Benzine : Tu as évoqué le ciné-concert autour du film de Frank Beauvais, Ne croyez surtout pas que je hurle, projet lancé l’an passé. Peux-tu nous en dire un peu plus ? Est-ce que tu vas continuer à le jouer ?

Michel : Je l’ai joué hier soir à Poitiers [le 5 novembre] ! C’est un ciné-concert qui m’a été proposé par la Cinémathèque de Toulouse, pour leur festival. J’ai suggéré ce film que j’avais beaucoup aimé quand il est sorti. Ce qui m’intéressait, c’est qu’on n’était pas dans le cadre du ciné-concert traditionnel avec le film muet qu’on illustre. Là, ce que je voulais, c’était de garder cette voix-off qui parle du début à la fin, et décline ce texte. Faire de la musique sur le texte et sur les images, et construire quelque chose qui soit un accompagnement musical de cette voix. C’était un challenge parce que la voix est assez monotone, il y a un rythme assez « blanc ». Et ce qui devait ne faire qu’une seule date tourne depuis un an, deux ans. J’ai joué dans pas mal de villes, c’était beaucoup plus que ce que j’imaginais au départ.
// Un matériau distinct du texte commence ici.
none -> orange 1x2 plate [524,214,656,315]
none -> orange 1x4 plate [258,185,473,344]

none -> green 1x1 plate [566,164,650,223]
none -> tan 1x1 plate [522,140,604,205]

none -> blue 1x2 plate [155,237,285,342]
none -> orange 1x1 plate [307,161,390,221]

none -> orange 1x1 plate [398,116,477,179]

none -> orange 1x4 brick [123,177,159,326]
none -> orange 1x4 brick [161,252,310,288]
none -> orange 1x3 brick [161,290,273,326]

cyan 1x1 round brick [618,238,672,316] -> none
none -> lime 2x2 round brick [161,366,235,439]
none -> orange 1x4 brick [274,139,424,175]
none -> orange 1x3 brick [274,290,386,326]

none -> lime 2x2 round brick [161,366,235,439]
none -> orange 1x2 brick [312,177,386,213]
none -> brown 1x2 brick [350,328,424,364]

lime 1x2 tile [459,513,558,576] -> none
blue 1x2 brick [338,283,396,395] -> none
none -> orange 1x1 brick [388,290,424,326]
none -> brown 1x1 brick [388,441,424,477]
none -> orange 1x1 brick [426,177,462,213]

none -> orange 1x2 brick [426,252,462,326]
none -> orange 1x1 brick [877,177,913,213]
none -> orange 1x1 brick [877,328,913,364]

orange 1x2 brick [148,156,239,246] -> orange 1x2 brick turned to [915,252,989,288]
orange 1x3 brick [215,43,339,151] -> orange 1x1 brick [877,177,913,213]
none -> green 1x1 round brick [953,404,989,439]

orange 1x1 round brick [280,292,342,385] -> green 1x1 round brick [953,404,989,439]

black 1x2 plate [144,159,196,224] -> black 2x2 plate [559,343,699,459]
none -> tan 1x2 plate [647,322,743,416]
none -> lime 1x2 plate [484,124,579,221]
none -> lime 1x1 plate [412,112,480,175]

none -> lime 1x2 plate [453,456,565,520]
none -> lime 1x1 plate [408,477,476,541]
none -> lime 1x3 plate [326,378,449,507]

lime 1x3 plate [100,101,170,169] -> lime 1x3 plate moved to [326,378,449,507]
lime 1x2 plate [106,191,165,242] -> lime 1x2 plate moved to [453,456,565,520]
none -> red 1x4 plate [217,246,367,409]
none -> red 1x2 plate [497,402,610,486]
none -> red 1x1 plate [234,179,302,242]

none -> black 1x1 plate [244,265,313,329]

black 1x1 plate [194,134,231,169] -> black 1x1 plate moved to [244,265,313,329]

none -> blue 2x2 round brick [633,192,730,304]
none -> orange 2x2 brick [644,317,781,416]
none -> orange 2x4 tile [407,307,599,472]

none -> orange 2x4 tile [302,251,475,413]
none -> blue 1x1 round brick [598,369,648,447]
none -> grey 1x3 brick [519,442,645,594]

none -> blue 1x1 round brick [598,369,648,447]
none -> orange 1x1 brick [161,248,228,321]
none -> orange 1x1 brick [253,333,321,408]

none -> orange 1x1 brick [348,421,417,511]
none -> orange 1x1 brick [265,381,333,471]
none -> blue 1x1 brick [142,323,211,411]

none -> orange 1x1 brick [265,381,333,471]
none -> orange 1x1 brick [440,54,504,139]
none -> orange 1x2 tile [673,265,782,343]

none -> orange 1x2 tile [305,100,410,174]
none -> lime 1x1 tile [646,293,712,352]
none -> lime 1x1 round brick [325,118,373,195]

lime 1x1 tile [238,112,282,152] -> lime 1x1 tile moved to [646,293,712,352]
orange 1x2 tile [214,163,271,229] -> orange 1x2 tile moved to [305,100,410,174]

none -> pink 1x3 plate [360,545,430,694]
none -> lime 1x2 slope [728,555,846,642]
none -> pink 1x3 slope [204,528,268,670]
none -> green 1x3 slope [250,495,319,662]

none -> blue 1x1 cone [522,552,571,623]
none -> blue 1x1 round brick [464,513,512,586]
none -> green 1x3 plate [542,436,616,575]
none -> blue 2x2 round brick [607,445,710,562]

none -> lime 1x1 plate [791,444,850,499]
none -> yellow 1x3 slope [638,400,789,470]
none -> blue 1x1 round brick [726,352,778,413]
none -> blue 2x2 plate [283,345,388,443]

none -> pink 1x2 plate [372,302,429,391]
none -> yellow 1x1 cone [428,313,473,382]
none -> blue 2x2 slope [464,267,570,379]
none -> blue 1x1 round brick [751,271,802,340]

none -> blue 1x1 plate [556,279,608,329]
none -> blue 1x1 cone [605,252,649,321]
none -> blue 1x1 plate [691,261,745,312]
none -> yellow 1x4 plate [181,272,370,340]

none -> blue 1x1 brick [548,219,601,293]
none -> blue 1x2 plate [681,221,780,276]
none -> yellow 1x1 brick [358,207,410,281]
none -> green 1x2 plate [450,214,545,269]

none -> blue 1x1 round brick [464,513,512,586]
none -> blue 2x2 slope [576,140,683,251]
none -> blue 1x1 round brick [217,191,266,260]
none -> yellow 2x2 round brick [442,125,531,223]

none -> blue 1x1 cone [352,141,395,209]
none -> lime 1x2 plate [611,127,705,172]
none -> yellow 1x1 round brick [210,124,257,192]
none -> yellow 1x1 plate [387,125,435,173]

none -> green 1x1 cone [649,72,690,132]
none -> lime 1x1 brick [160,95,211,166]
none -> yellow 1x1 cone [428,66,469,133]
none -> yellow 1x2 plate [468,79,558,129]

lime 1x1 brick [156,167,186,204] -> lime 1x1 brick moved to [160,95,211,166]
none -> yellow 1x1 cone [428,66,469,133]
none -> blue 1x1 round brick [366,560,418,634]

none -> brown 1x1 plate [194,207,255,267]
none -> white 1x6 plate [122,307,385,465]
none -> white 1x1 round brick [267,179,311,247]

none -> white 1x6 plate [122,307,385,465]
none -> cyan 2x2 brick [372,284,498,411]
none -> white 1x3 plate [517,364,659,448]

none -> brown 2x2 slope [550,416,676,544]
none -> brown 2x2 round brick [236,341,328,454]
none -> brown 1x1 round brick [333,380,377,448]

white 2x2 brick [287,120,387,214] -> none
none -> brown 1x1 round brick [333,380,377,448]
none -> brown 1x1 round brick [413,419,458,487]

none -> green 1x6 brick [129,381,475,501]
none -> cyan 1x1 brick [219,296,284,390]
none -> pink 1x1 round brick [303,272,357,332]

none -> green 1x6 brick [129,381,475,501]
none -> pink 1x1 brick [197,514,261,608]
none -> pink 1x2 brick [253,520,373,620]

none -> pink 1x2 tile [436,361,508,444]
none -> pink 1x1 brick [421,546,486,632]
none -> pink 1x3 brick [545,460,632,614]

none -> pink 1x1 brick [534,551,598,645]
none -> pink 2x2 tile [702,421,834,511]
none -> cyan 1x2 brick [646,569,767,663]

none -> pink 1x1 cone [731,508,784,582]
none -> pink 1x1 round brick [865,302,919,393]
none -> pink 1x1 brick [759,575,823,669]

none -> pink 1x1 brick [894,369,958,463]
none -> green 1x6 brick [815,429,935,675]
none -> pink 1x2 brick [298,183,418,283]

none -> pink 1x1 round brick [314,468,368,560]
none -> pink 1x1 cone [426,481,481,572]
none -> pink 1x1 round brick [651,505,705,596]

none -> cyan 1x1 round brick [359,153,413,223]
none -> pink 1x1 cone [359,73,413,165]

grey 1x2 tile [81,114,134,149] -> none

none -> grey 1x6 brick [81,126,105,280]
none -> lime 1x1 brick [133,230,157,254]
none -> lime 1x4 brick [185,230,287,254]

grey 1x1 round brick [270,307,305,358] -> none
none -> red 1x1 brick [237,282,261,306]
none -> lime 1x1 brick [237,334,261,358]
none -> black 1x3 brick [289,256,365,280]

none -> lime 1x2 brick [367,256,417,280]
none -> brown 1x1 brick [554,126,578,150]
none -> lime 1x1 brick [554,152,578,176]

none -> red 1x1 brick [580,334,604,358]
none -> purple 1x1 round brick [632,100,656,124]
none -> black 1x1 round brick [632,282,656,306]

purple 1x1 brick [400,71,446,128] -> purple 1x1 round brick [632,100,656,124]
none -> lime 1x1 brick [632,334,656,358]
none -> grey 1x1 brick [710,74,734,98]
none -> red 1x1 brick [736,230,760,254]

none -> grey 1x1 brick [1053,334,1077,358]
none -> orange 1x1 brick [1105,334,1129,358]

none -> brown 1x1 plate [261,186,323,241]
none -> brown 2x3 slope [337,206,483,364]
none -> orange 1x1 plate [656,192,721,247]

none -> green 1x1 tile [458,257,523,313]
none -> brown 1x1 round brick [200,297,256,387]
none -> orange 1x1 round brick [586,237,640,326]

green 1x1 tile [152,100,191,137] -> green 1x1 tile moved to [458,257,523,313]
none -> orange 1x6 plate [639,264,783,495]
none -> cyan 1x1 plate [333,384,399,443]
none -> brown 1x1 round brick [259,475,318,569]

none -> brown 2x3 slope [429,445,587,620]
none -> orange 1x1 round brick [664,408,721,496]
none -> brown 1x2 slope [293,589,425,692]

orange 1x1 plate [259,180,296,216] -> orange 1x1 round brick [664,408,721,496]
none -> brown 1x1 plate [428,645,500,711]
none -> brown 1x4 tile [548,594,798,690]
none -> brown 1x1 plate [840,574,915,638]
J’ai rencontré le réalisateur, Franck Beauvais : on avait déjà échangé des messages par les téléphones, et on s’est rencontrés quand j’ai fait la première. C’est une chouette personne. Il était très content du rendu, ça m’a fait plaisir. C’est toujours un peu stressant quand tu travailles sur la matière des autres…

Benzine : C’est une nouvelle expérience après celle qu’était l’album, et les concerts, pour décliner A la ligne, le livre de Joseph Ponthus (décédé en 2021). Est-ce que c’est fini, ou ce spectacle sera encore visible ?

Michel : On l’a rejoué il y a 15 jours, à Talence et à Angoulême. On le rejoue le 21 novembre à Beauvais. S’il y a d’autres offres, on le refera puisqu’on a remis la machine en marche. C’est un projet qu’on avait prévu de continuer à jouer. Mais là, avec ce nouvel album qui sort, je voulais favoriser mes tournées à moi, car ce projet s’adresse potentiellement aux mêmes publics, aux même salles. À un moment, il faut prioriser un peu. Le ciné-concert Ne croyez surtout pas que je hurle, c’est autre chose parce que ça ne s’adresse pas aux mêmes programmations, donc, pour le coup, ça peut tourner en même temps.

Propos recueillis à Paris par Jérôme Barbarossa le 6 novembre 2025.

Nouvel album :

Michel Cloup Trio – Catharsis en pièces détachées
Label : Ici d’ailleurs
Date de sortie : 14 novembre 2025

Michel Cloup Trio en concert : release party le 12 décembre à Petit Bain (Paris), puis en tournée en 2026.

A la ligne, adaptation du roman de J. Ponthus, par et avec Michel Cloup, Pascal Bouaziz et Julien Rufié, le 22 novembre à Beauvais (Auditorium Rostropovitch).